Despite its IPO aspirations, Figma was notably cautious in other business matters, issuing a cease-and-desist letter to the rapidly ascending software company Lovable for its use of the term “Dev Mode.”
Founders across the globe also continued feeling pressure over fundraising constraints. In the UK particularly, startup entrepreneurs have grown increasingly dissatisfied, pointing out an alarming disparity in funding opportunities. Last year, British startups raised approximately £16.2 billion ($21.5 billion), a stark contrast to their Silicon Valley counterparts, where fundraising totalled around $73.8 billion (£65 billion), according to recent data by Dealroom.

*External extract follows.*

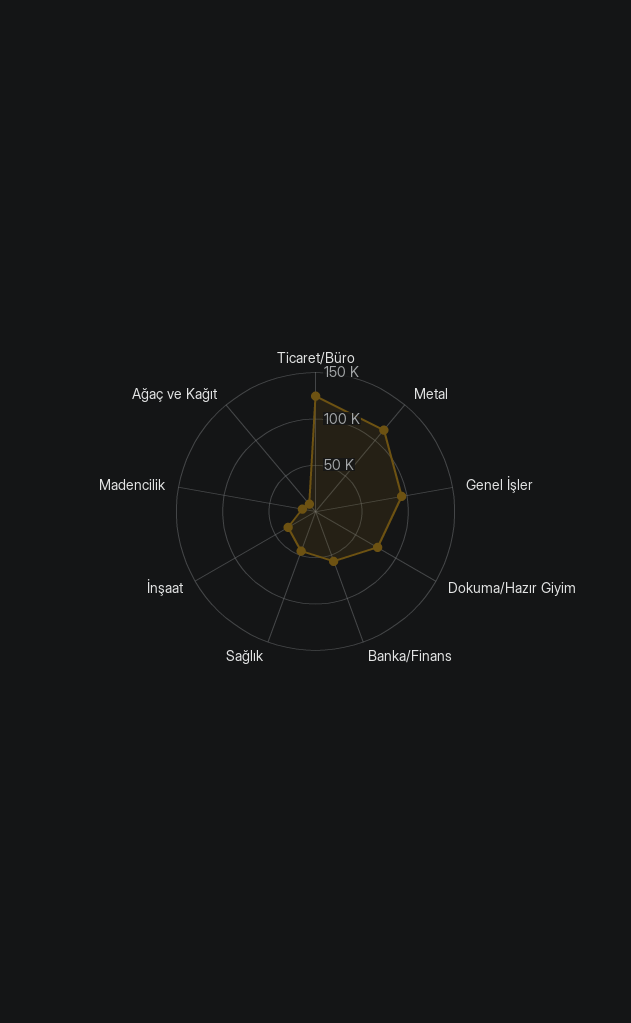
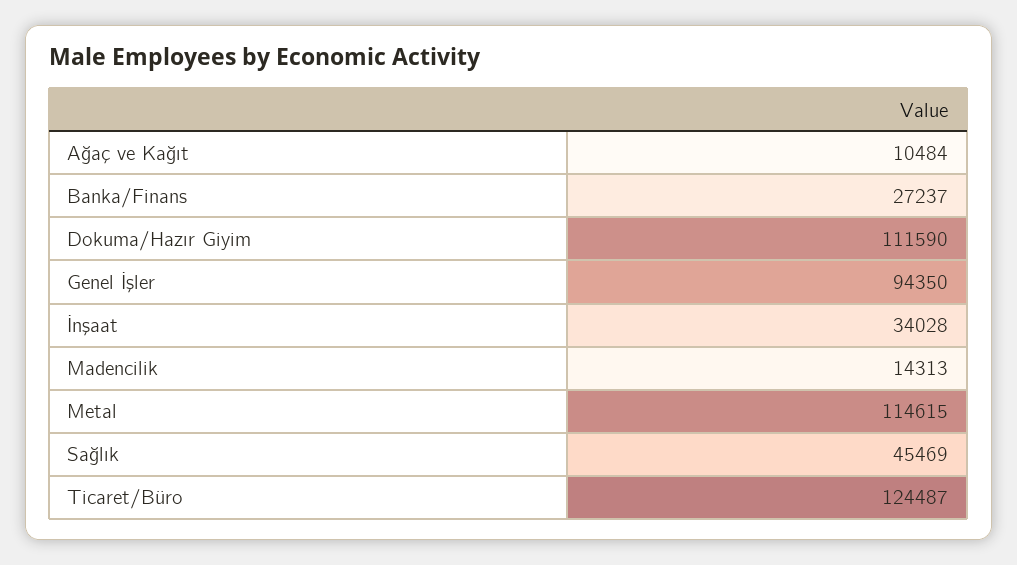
Dokuma/Hazır Giyim: 80000 -> 111590
Banka/Finans: 60000 -> 27237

Startups with strong pedigrees also faced unexpected hurdles. Smashing, the AI-driven reading curation app launched by Goodreads founder Otis Chandler, announced it was shutting down due to stalled growth, while India’s electric mobility service BluSmart abruptly halted operations following a regulatory probe into Gensol Engineering, a company with shared co-founders.
Yet new beginnings were evident elsewhere. Ryan Breslow, shortly after stepping back into the CEO role at fintech firm Bolt, unveiled ambitious plans for a major “super app,” aiming to reinvigorate the trajectory of the company he founded in 2014. Meanwhile, HR tech firm Rippling pushed ahead aggressively in its legal battle against competitor Deel, despite logistical complications involving Deel CEO Alex Bouaziz’s relocation to the UAE.

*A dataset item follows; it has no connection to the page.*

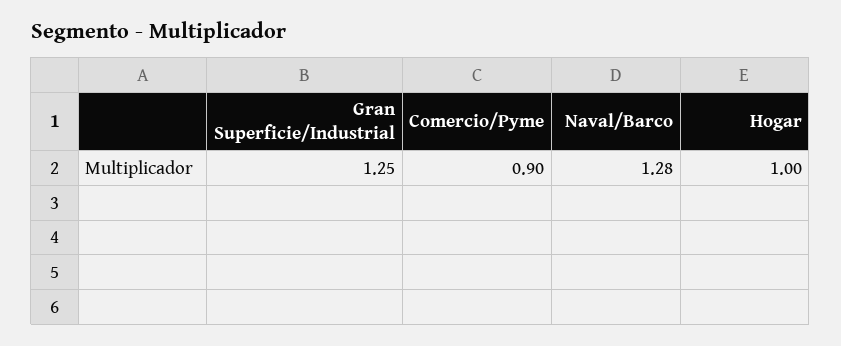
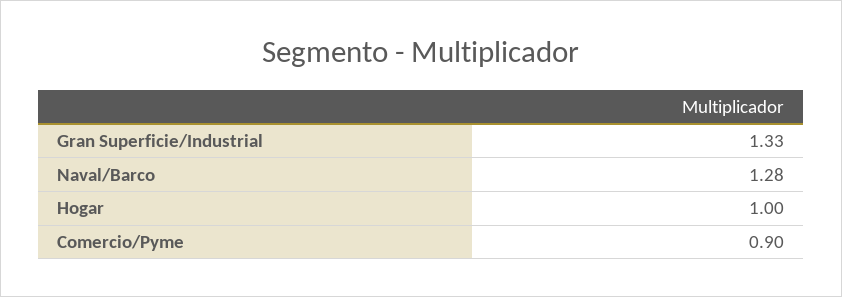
Gran Superficie/Industrial: 1.25 -> 1.33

In notable acquisition news, OpenAI entered discussions reportedly worth around $3 billion for Windsurf, the startup formerly known as Codeium, renowned for its popular AI-driven coding assistant.
On the venture funding side, investors appeared cautiously optimistic, with several high-profile fundraisings suggesting potential recovery in the space. British insurance disruptor Marshmallow secured a substantial $90 million equity and debt round, reaching a valuation just north of $2 billion. Data management innovator Hammerspace similarly collected $100 million in fresh funding at a value exceeding half a billion dollars.
Additionally, Medicare advisory platform Chapter, co-founded by one-time presidential hopeful Vivek Ramaswamy, raised $75 million, achieving a $1.5 billion valuation. Deep-tech startups continued to attract attention and capital; Austin-based Phantom Neuro brought in a $19 million seed round for its pioneering subdermal wristband-like device to help amputees control prosthetics, and Conifer secured $20 million for electric hub motors which notably forego the use of rare earth materials.
Emerging markets like Nigeria also saw fresh commitment, with solar infrastructure company Arnergy confirming an extended Series B round totalling $15 million thanks to investors including Bill Gates’ Breakthrough Energy Ventures.
Adding further bullishness to the market, Peter Thiel’s Founders Fund successfully closed its latest growth fund at an impressive $4.6 billion, significantly higher than its prior $3.4 billion fundraise, indicating greater optimism among tech investors.
Finally, venture capital firms are today more creative when generating liquidity, even without IPO activity. Industry Ventures CEO Hans Swildens recently explained the tactics investors adopt in challenging exit environments, underscoring funds’ adaptive strategies amidst complex market conditions.